Text passage =>
Howard Kurtz of the Washington Post writes:

John McCain was expecting journalists to start slapping him around, and he hasn't been disappointed.

As he gears up for a likely presidential campaign, the Arizona senator knows that reporters and columnists — whom he jokingly described last year as "my base" — have to prove their independence this time around. Media folks spent so much time riding on McCain's bus and listening to his rolling news conferences in the 2000 campaign that they were often mocked for swooning over the candidate. . . .

The reasons for the chilling of the climate go beyond a desire by journalists to prove they aren't in the senator's pocket. The press has a weakness for mavericks, and McCain is running as more of a regular Republican this time, embracing President Bush on most issues, making amends with the religious right, and voting to make permanent the tax cuts he once derided as excessive.

"When loving McCain was a way of expressing a negative opinion about the Republican Party, they were all for him," says Mike Murphy, a top McCain adviser in 2000. "Now that McCain is a strong potential candidate, some fickle liberal hearts are not fluttering as much."

Collected material =>
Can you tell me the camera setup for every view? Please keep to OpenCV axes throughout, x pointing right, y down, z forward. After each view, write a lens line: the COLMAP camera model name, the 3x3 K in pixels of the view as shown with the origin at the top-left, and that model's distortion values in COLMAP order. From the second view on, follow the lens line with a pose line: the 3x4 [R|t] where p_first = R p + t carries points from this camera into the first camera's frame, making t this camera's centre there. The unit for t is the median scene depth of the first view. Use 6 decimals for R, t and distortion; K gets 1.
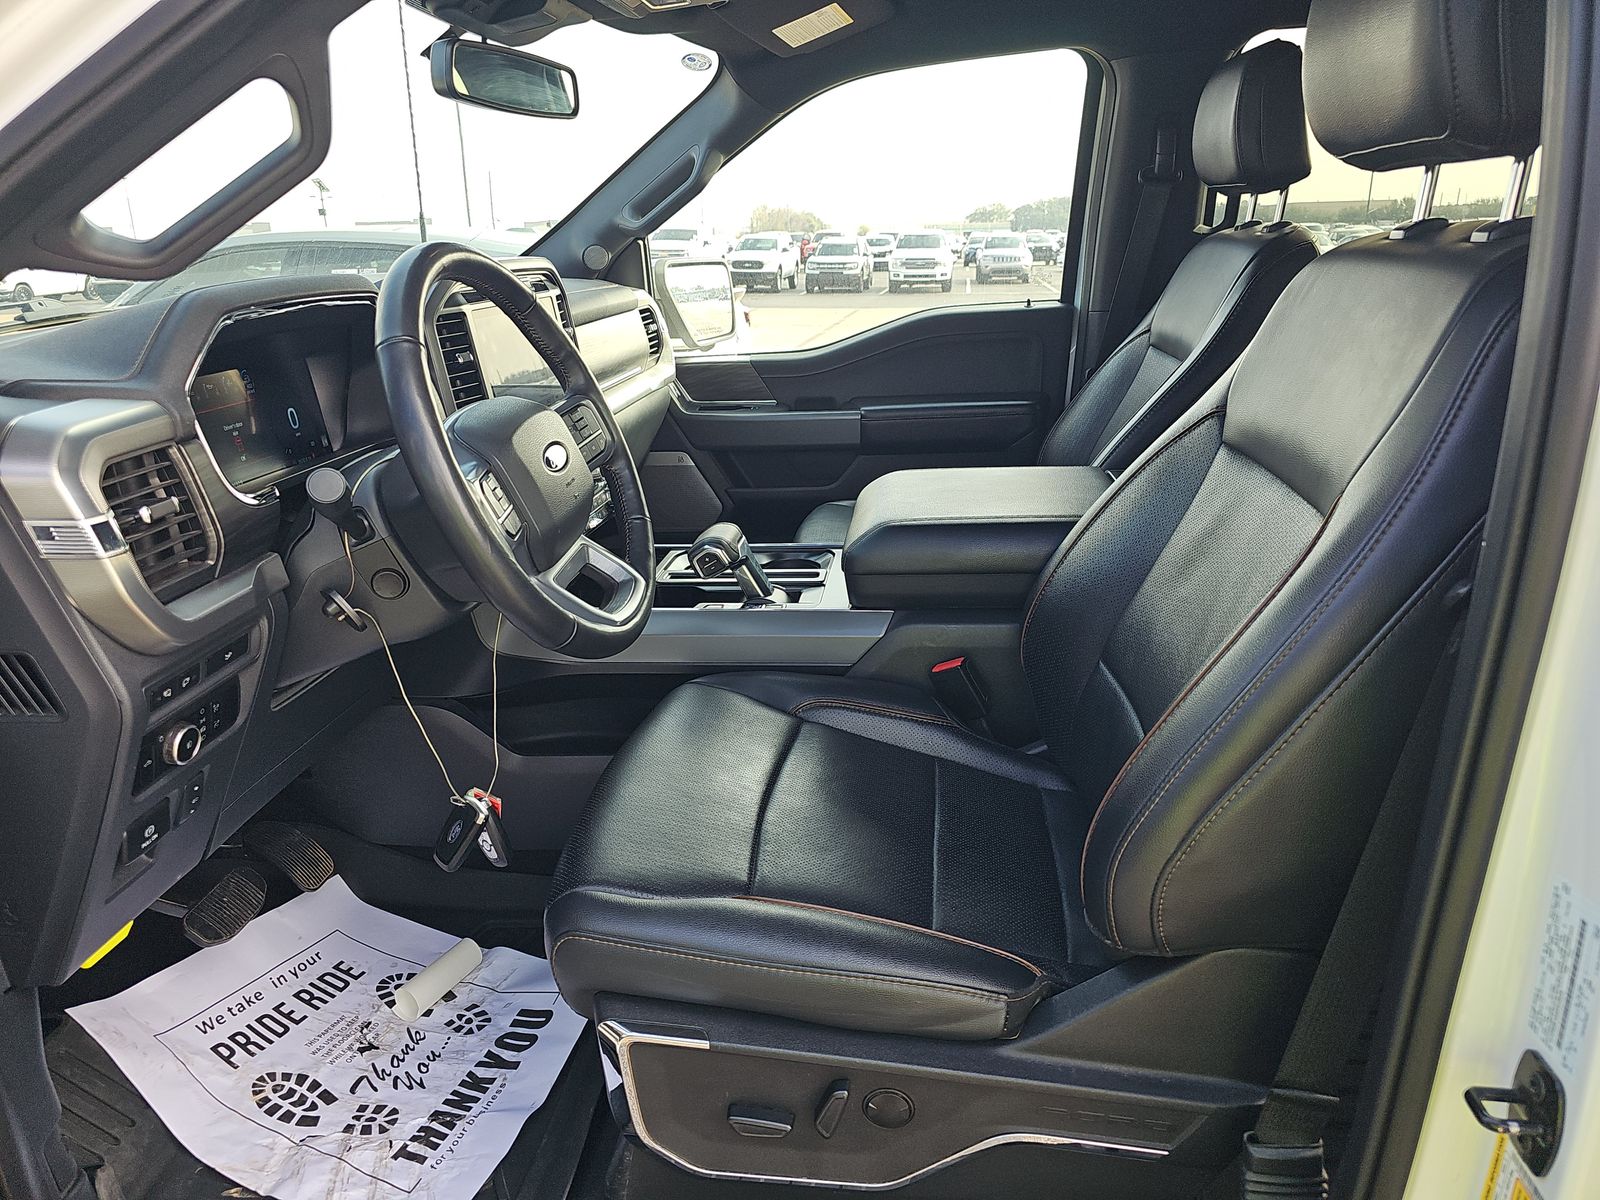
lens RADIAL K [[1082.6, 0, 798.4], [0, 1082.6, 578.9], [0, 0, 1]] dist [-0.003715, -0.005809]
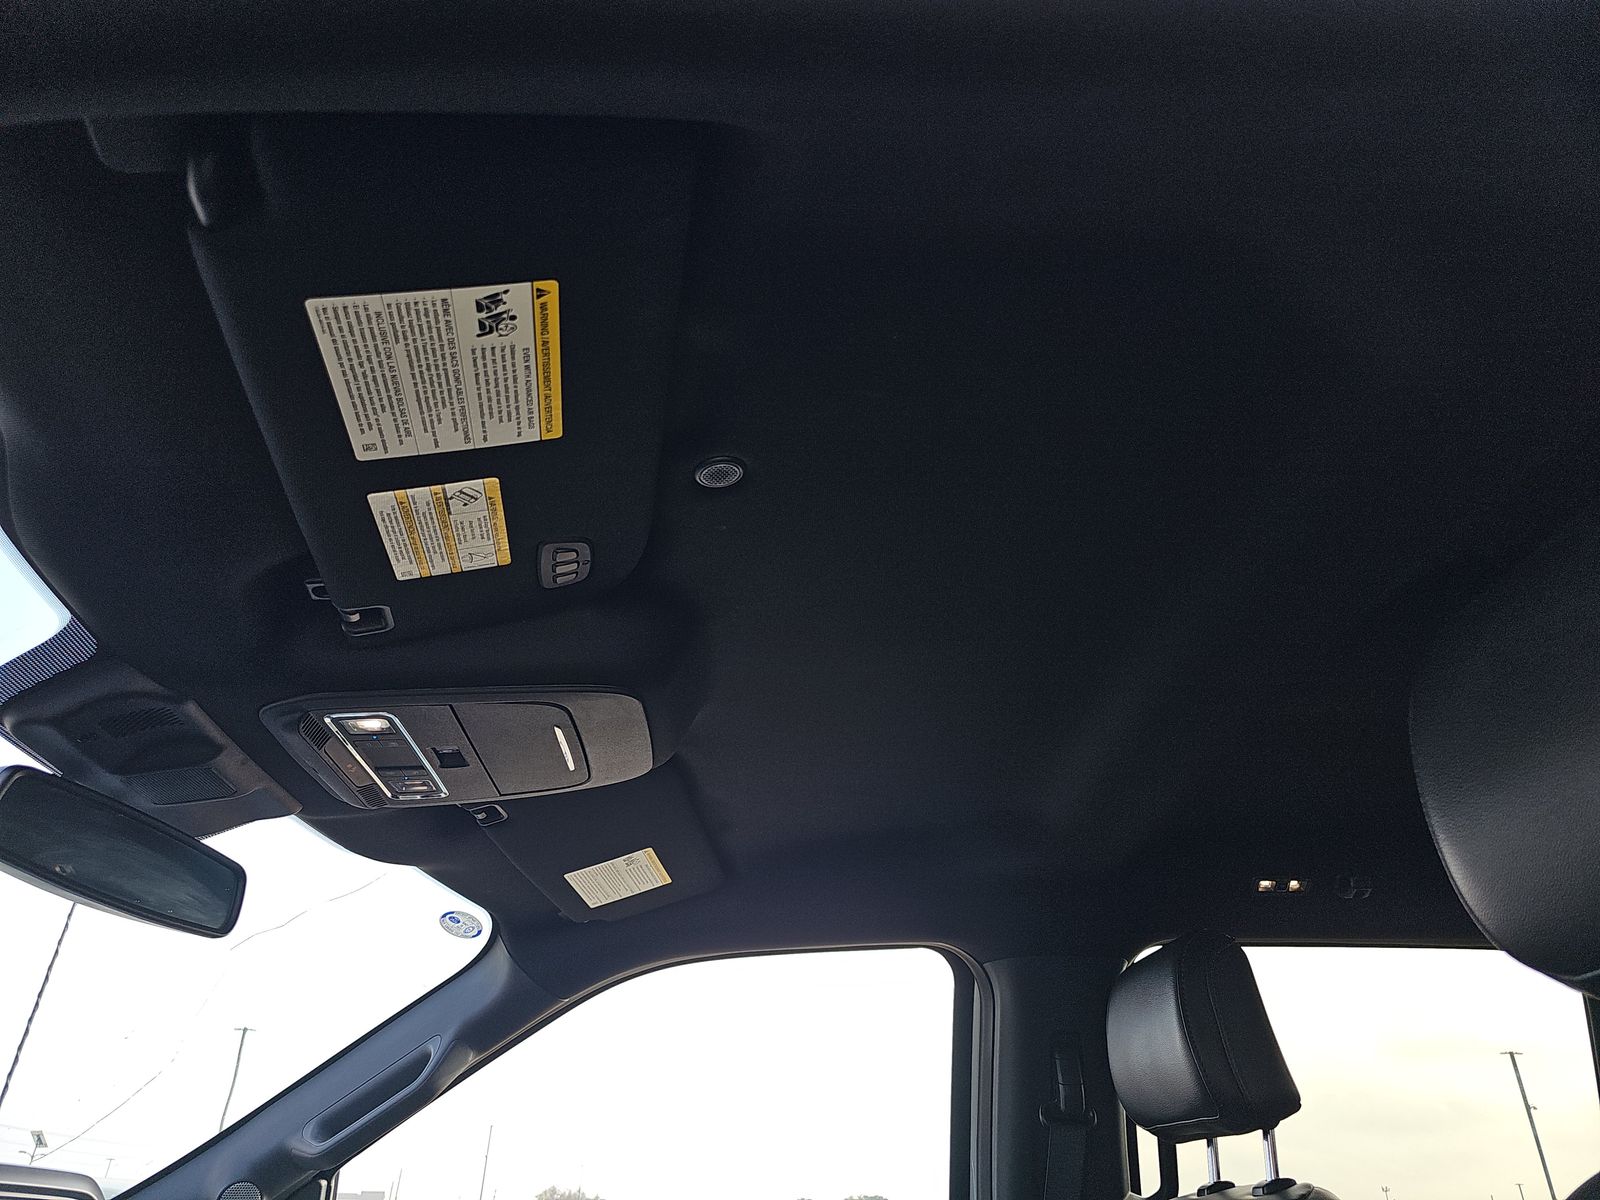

Prompt => Reproduce the passage above on press coverage of John McCain in full, word for word.

Task solution =>
Howard Kurtz of the Washington Post writes:

John McCain was expecting journalists to start slapping him around, and he hasn't been disappointed.

As he gears up for a likely presidential campaign, the Arizona senator knows that reporters and columnists — whom he jokingly described last year as "my base" — have to prove their independence this time around. Media folks spent so much time riding on McCain's bus and listening to his rolling news conferences in the 2000 campaign that they were often mocked for swooning over the candidate. . . .

The reasons for the chilling of the climate go beyond a desire by journalists to prove they aren't in the senator's pocket. The press has a weakness for mavericks, and McCain is running as more of a regular Republican this time, embracing President Bush on most issues, making amends with the religious right, and voting to make permanent the tax cuts he once derided as excessive.

"When loving McCain was a way of expressing a negative opinion about the Republican Party, they were all for him," says Mike Murphy, a top McCain adviser in 2000. "Now that McCain is a strong potential candidate, some fickle liberal hearts are not fluttering as much."